Enterprise resource planning (ERP) systems are often some of the most complex and mission-critical in an organization. If these are built as giant monolithic applications with heavy data use and intense transaction requirements, they often won't perform well in the cloud. "Nor do they have built-in resiliency, which is needed in the cloud," said WWT's Collins. Also, the associated heavy data services will cost a lot, Collins added.
Kruse also mentioned high-IOPS ERP situations that have a lot of in-memory scenarios. These need low latency because of how crucial they are to many departments, he said. The fear of losing internet connectivity also leads many organizations to keep these applications on-premises.
7. File shares
While the cloud seems to be the perfect place for file shares, some of the clients PCM, Inc.'s Kruse works with found performance issues with this setup. "What happens is they're just dumping it in the cloud without regard for the proper storage and connectivity, which impacts performance," Kruse said. Instead, these are the kind of group drives that should just be on Sharepoint or a similar service, he added.

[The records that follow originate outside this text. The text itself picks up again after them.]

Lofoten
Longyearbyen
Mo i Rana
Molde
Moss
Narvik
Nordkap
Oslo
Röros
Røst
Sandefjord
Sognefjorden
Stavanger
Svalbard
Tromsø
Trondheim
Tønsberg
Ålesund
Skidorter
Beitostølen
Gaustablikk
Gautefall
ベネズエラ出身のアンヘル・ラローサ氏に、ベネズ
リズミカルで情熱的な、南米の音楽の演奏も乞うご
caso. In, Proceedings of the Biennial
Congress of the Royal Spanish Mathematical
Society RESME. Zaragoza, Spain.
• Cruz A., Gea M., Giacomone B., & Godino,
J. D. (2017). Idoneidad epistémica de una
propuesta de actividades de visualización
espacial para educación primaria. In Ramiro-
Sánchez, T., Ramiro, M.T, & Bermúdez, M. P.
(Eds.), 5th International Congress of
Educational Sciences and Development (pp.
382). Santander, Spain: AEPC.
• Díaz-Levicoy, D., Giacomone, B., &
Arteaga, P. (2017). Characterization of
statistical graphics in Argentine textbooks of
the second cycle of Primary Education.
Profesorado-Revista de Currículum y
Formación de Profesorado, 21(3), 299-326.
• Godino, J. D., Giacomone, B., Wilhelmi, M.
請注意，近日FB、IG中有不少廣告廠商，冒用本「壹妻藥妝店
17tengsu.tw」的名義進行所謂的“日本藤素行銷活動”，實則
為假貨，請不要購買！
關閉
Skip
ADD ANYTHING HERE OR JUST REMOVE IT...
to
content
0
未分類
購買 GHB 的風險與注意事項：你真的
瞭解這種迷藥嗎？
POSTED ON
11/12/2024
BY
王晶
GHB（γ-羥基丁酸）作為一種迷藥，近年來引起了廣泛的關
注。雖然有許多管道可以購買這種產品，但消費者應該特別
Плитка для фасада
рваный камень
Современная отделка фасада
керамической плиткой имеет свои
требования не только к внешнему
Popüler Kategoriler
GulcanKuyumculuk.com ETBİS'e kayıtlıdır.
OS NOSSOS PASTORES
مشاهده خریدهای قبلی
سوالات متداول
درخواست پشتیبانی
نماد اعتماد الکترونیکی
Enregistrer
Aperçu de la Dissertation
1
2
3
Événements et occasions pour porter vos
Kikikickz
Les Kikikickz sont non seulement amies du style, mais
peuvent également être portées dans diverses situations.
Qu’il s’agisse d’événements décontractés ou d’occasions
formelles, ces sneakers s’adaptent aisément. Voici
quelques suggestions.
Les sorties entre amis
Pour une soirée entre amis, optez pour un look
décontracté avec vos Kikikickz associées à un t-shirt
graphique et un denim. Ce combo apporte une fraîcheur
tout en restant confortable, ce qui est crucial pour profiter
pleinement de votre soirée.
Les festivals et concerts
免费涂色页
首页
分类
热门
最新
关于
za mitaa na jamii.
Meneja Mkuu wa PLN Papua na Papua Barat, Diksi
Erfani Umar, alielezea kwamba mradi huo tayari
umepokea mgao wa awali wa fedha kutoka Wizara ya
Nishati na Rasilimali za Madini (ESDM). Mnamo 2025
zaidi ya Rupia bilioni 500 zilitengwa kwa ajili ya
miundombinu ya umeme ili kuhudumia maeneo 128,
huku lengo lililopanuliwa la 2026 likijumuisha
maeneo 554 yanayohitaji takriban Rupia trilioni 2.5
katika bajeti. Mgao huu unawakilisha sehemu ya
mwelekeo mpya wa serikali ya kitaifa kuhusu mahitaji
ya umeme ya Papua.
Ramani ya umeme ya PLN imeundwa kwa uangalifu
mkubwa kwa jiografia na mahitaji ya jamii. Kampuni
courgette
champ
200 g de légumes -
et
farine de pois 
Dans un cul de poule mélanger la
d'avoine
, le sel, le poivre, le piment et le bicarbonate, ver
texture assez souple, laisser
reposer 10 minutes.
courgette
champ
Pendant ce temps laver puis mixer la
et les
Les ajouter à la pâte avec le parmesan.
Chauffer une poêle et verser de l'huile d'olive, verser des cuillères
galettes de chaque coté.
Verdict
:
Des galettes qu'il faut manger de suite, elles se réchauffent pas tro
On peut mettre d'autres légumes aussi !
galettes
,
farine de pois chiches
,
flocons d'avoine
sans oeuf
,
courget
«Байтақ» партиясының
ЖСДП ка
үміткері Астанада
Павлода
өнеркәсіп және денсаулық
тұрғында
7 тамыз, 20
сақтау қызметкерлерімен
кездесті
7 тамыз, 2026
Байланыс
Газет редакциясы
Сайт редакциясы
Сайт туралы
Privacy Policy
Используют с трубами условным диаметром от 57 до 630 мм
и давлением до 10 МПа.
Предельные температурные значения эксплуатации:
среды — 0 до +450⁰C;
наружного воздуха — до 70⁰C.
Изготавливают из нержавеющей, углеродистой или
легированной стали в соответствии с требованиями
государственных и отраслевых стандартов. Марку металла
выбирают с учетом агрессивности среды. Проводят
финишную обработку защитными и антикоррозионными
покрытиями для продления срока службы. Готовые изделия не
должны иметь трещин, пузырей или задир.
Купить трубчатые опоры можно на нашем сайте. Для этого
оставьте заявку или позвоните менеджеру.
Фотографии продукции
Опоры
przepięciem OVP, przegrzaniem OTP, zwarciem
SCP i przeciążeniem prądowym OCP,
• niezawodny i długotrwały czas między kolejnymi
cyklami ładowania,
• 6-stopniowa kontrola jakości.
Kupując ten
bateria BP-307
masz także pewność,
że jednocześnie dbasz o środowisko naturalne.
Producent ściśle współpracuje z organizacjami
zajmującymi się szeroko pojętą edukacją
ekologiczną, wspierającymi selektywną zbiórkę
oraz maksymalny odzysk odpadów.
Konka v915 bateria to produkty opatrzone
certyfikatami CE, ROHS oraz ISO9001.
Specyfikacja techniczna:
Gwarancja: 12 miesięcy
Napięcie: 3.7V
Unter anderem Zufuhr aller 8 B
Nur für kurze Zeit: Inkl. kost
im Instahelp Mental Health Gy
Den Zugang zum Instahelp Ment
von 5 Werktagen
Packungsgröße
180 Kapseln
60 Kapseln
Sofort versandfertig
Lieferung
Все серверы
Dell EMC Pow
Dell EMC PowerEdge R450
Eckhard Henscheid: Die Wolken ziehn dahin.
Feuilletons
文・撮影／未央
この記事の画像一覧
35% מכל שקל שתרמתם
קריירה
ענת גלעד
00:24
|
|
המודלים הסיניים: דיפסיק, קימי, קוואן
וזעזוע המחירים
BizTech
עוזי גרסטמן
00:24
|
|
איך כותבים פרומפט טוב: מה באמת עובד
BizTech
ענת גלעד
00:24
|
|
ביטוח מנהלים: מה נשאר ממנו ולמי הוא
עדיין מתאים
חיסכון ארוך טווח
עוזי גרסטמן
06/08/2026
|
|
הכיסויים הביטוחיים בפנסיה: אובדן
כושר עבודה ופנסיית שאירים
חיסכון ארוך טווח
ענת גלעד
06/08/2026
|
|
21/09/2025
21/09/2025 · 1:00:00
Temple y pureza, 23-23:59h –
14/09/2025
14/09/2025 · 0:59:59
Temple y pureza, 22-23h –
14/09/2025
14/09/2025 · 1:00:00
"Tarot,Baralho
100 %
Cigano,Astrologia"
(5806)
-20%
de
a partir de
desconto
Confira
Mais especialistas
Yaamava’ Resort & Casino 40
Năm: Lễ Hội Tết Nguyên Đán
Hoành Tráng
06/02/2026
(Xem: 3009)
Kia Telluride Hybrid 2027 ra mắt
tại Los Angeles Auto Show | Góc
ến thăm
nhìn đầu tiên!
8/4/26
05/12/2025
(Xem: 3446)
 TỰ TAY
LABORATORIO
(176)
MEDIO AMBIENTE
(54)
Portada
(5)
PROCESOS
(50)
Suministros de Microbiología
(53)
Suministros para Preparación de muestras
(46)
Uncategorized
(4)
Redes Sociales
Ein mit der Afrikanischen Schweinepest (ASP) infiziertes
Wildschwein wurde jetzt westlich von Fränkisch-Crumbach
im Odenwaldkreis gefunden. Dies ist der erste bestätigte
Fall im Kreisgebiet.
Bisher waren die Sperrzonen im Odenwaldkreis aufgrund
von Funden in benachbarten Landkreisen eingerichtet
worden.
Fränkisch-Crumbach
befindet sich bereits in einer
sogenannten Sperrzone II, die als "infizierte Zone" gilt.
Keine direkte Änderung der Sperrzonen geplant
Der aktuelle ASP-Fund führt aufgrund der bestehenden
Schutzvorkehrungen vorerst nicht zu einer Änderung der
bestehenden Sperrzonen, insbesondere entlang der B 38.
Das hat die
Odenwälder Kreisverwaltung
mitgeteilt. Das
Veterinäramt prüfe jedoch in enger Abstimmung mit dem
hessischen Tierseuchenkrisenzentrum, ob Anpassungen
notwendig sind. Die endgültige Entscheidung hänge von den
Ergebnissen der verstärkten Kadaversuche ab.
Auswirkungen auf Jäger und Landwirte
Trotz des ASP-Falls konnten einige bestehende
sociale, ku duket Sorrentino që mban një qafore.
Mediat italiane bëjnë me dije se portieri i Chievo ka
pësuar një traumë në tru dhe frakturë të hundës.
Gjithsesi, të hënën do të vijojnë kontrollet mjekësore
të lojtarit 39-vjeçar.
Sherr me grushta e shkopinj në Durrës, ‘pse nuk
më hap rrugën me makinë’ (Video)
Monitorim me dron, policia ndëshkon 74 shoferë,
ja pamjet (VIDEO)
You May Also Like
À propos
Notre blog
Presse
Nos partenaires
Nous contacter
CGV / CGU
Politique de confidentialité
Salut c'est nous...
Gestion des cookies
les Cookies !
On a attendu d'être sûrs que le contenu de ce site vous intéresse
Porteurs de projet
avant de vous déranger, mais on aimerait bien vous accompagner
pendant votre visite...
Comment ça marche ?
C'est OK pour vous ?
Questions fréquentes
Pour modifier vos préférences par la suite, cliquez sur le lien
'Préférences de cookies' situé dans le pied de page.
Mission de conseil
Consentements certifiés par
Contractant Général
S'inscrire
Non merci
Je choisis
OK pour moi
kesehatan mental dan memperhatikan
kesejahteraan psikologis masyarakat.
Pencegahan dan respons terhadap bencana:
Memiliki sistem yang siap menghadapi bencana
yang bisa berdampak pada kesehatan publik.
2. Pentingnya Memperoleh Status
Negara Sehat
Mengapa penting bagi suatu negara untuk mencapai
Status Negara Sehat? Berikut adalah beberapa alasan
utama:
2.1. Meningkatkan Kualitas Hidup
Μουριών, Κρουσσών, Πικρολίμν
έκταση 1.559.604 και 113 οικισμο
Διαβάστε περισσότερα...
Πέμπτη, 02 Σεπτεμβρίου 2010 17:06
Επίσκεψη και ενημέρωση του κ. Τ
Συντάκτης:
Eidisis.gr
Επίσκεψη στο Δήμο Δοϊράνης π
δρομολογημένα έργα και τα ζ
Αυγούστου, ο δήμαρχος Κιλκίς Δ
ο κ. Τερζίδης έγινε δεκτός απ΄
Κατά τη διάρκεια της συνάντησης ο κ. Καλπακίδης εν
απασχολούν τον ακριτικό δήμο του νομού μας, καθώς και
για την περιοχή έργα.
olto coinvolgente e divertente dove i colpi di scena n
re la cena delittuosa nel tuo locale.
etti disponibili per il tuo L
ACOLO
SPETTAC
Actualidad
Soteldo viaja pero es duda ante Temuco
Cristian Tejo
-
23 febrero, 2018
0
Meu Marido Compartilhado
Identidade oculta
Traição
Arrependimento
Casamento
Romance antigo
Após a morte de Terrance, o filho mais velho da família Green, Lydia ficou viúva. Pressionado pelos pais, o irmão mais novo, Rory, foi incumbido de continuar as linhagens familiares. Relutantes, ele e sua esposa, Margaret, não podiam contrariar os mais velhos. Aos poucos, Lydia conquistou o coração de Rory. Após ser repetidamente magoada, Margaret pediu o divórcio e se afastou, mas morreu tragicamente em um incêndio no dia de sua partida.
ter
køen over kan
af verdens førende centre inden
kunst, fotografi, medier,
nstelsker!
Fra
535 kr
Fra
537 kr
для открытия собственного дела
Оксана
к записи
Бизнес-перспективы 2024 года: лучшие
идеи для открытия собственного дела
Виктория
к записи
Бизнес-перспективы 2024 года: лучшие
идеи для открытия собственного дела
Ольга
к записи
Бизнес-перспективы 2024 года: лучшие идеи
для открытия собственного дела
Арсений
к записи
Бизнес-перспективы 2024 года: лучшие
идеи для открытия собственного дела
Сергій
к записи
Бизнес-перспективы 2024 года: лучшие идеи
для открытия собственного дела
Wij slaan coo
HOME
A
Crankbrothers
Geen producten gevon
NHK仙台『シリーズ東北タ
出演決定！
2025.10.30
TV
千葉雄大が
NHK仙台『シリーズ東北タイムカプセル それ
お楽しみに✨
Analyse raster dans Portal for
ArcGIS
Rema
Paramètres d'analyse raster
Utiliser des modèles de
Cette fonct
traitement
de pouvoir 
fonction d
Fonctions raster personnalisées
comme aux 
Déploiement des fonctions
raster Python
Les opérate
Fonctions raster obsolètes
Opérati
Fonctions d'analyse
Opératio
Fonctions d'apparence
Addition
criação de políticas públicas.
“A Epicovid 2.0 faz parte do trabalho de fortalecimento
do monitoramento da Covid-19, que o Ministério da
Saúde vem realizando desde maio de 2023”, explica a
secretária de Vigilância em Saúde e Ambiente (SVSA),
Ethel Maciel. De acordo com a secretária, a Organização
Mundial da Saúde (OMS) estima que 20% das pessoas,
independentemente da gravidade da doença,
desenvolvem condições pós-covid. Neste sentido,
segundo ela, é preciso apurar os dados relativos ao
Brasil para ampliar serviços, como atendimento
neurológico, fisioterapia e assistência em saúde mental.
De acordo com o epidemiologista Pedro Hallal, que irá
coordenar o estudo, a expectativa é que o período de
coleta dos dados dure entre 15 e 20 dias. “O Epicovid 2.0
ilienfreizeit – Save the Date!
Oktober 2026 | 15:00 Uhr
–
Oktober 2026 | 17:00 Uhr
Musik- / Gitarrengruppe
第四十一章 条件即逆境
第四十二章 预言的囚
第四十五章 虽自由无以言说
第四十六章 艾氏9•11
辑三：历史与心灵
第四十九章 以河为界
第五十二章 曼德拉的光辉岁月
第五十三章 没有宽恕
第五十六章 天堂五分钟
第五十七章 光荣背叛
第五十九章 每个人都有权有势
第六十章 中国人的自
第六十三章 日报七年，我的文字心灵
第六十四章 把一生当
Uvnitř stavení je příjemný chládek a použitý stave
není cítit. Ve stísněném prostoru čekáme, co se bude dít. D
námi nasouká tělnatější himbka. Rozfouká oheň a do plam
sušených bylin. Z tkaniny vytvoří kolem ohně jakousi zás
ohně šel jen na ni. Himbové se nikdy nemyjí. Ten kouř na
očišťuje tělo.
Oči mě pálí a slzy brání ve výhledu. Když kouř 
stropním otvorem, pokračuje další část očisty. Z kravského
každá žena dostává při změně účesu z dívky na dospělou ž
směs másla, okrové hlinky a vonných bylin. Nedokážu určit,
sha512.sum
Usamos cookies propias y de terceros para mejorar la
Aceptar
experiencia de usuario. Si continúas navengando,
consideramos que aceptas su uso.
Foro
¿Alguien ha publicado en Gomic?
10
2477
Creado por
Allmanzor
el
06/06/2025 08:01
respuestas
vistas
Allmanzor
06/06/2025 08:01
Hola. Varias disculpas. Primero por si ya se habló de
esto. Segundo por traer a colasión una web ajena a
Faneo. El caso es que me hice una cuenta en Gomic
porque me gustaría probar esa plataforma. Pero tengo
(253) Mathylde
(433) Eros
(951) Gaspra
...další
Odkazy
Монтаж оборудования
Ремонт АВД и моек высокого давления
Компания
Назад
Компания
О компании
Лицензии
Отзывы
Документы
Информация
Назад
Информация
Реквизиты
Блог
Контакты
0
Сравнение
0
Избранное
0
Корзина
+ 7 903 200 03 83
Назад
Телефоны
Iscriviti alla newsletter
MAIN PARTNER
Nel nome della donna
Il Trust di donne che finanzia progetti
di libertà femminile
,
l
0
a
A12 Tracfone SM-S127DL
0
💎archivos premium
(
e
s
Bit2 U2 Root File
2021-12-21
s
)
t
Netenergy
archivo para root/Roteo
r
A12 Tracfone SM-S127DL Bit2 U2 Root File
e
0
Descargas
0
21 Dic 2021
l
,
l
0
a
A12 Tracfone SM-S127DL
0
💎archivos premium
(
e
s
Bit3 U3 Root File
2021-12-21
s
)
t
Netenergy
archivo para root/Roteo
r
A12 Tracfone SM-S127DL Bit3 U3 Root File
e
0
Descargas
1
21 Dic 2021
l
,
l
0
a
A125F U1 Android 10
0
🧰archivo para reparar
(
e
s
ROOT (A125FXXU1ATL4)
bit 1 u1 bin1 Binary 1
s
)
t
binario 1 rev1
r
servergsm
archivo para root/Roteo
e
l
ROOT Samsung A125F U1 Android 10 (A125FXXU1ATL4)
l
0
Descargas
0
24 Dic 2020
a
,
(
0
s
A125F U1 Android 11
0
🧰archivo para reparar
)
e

Despite its nascence, artificial intelligence (AI) is a prime candidate for an on-premises data center thanks to the high IO and low latency requirements needed to render graphics and environments in real time, said Collins. Instead of moving AI workloads to the cloud, "organizations may be best served by colocating the storage and then processing things in the cloud. It also can be expensive to continually try to upload data into the cloud for processing once for ongoing use cases," Collins said.
9. Active Directory services
Even though Microsoft offers Azure Active Directory for hybrid and cloud-only deployments, many companies opt to keep their Active Directory services on-premises, Kruse said, which stumps him. "There's no reason why they can't put that in the cloud today," he added.
10. Disaster recovery for cloud apps
While this may seem counterintuitive, some companies are backing up cloud applications on-premises as part of their disaster recovery plans. "It's a bit backwards, but we're seeing it more and more," Collins said.